--- Work to complete ---
Give back every line of the material below that has the string "wren".
*** Block opens ***
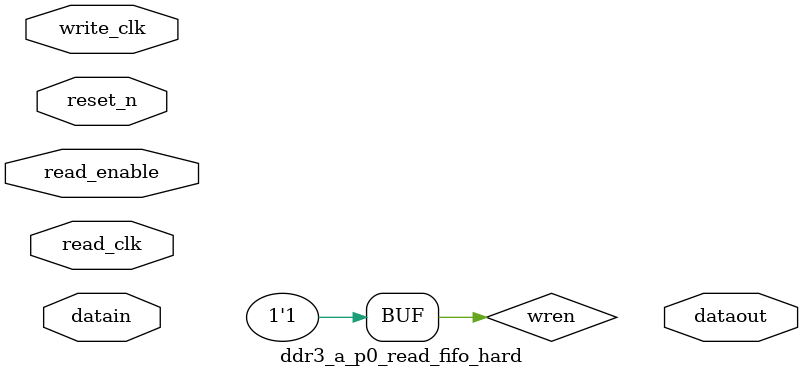
<source format=v>



`timescale 1 ps / 1 ps

module ddr3_a_p0_read_fifo_hard(
	write_clk,
	read_clk,
	read_enable,
	reset_n,
	datain,
	dataout
);

// ******************************************************************************************************************************** 
// BEGIN PARAMETER SECTION
// All parameters default to "" will have their values passed in from higher level wrapper with the controller and driver 

parameter DQ_GROUP_WIDTH = "";

localparam RATE_MULT = 2;


// END PARAMETER SECTION
// ******************************************************************************************************************************** 

input	write_clk;
input	read_clk;
input	read_enable;
input	reset_n;
input	[DQ_GROUP_WIDTH*2-1:0] datain;
output	[RATE_MULT*DQ_GROUP_WIDTH*2-1:0] dataout;


// ******************************************************************************************************************************** 
// Instantiate write-enable circuitry inside the DQS logic block
// ******************************************************************************************************************************** 

// The read_clk is expected to be a strobe that only toggles when there
// is valid data, so wren is tied to 1
wire wren = 1'b1;
	

// ******************************************************************************************************************************** 
// Instantiate read-enable circuitry inside the DQS logic block
// ******************************************************************************************************************************** 
wire read_enable_tmp;
wire plus2_tmp;
stratixv_read_fifo_read_enable fifo_read_enable (
	.re(read_enable),
	.rclk(),
	.plus2(1'b0), 
	.areset(),
	.reout (read_enable_tmp),
	.plus2out (plus2_tmp)
);
defparam fifo_read_enable.use_stalled_read_enable = "false";

// ******************************************************************************************************************************** 
// Instantiate hard read-fifo. 
// ******************************************************************************************************************************** 
generate
genvar dq_count;
	for (dq_count=0; dq_count<DQ_GROUP_WIDTH; dq_count=dq_count+1)
	begin:read_fifos
		// The datain bus is the read data for the current DQS group
		// coming out of the DDIO. Its width is 2x of each DQS group on the
		// memory interface. The bus is ordered by time slot:
		//
		// D0_T1, D0_T0
		//
		// The dataout bus is the read data going out of the FIFO. In FR, it has
		// the same width as datain. In HR, it 2x the datain width. The bus is
		// ordered by time slot.
		//
		// FR: D0_T1, D0_T0
		// HR: D0_T3, D0_T2, D0_T1, D0_T0
		stratixv_read_fifo fifo (
			.wclk(write_clk),
			.we(wren),
			.rclk(read_clk),
			.re(read_enable_tmp),
			.areset(~reset_n),
			.plus2(plus2_tmp),
			.datain({datain[dq_count], datain[dq_count + DQ_GROUP_WIDTH]}),
			.dataout({
					dataout[dq_count + (DQ_GROUP_WIDTH * 0)],
					dataout[dq_count + (DQ_GROUP_WIDTH * 1)],
					dataout[dq_count + (DQ_GROUP_WIDTH * 2)],
					dataout[dq_count + (DQ_GROUP_WIDTH * 3)]
								})
		);
		defparam fifo.use_half_rate_read = "true";
		defparam fifo.sim_wclk_pre_delay = 100;
	end
endgenerate

endmodule

</source>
*** Block closes ***
--- Completed exercise ---
// is valid data, so wren is tied to 1
wire wren = 1'b1;
			.we(wren),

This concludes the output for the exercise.